What
This article provides a practical and minimal initial setup guide for AlmaLinux after a fresh installation, suitable for server environments.
Why
AlmaLinux requires essential system configuration after installation to ensure secure, manageable, and network-accessible operation. These steps establish a solid foundation before deploying any application.
How
Step 1: Change Hostname
hostnamectl set-hostname your-hostname
echo "127.0.0.1 localhost your-hostname" >> /etc/hosts
Step 2: Configure Network (Example: Static IP)
nmcli con mod "eth0" ipv4.addresses 192.168.1.100/24
nmcli con mod "eth0" ipv4.gateway 192.168.1.1
nmcli con mod "eth0" ipv4.dns 8.8.8.8
nmcli con mod "eth0" ipv4.method manual
nmcli con up "eth0"
Step 3: Set Proxy (If Required)
cat <<EOF > /etc/profile.d/proxy.sh
export http_proxy="http://proxy.example.com:8080"
export https_proxy="http://proxy.example.com:8080"

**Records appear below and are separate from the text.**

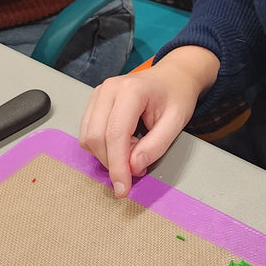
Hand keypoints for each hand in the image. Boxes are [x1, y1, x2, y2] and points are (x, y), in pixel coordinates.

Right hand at [78, 46, 218, 197]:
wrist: (174, 76)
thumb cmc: (177, 95)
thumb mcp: (177, 121)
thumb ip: (156, 145)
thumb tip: (133, 167)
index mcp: (131, 90)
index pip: (115, 134)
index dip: (117, 166)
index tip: (123, 189)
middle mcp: (109, 89)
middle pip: (96, 138)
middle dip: (113, 161)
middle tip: (138, 164)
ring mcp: (99, 94)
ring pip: (88, 137)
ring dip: (108, 154)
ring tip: (134, 148)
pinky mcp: (94, 102)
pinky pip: (88, 133)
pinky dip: (104, 146)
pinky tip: (125, 142)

export no_proxy="localhost,127.0.0.1"
EOF
chmod +x /etc/profile.d/proxy.sh
source /etc/profile.d/proxy.sh
echo 'proxy=http://proxy.example.com:8080' >> /etc/dnf/dnf.conf
Step 4: Disable SELinux
sed -i 's/^SELINUX=.*/SELINUX=disabled/' /etc/selinux/config
setenforce 0
Step 5: Update System
dnf update -y
dnf upgrade -y
Step 6: Configure Firewall
systemctl enable --now firewalld
firewall-cmd --permanent --add-service=ssh
firewall-cmd --reload
Step 7: Set Timezone and NTP
timedatectl set-timezone Asia/Tokyo
systemctl enable --now chronyd
Step 8: Create Admin User with SSH Key
useradd adminuser
passwd adminuser
usermod -aG wheel adminuser
mkdir -p /home/adminuser/.ssh
chmod 700 /home/adminuser/.ssh
vi /home/adminuser/.ssh/authorized_keys # Paste public key
chmod 600 /home/adminuser/.ssh/authorized_keys
chown -R adminuser:adminuser /home/adminuser/.ssh
Step 9: Reboot to Apply SELinux Setting
reboot
Conclusion
This minimal setup prepares an AlmaLinux system for secure and reliable server use. It includes hostname configuration, network and proxy setup, system updates, essential tooling, SELinux disablement, and firewall and time settings.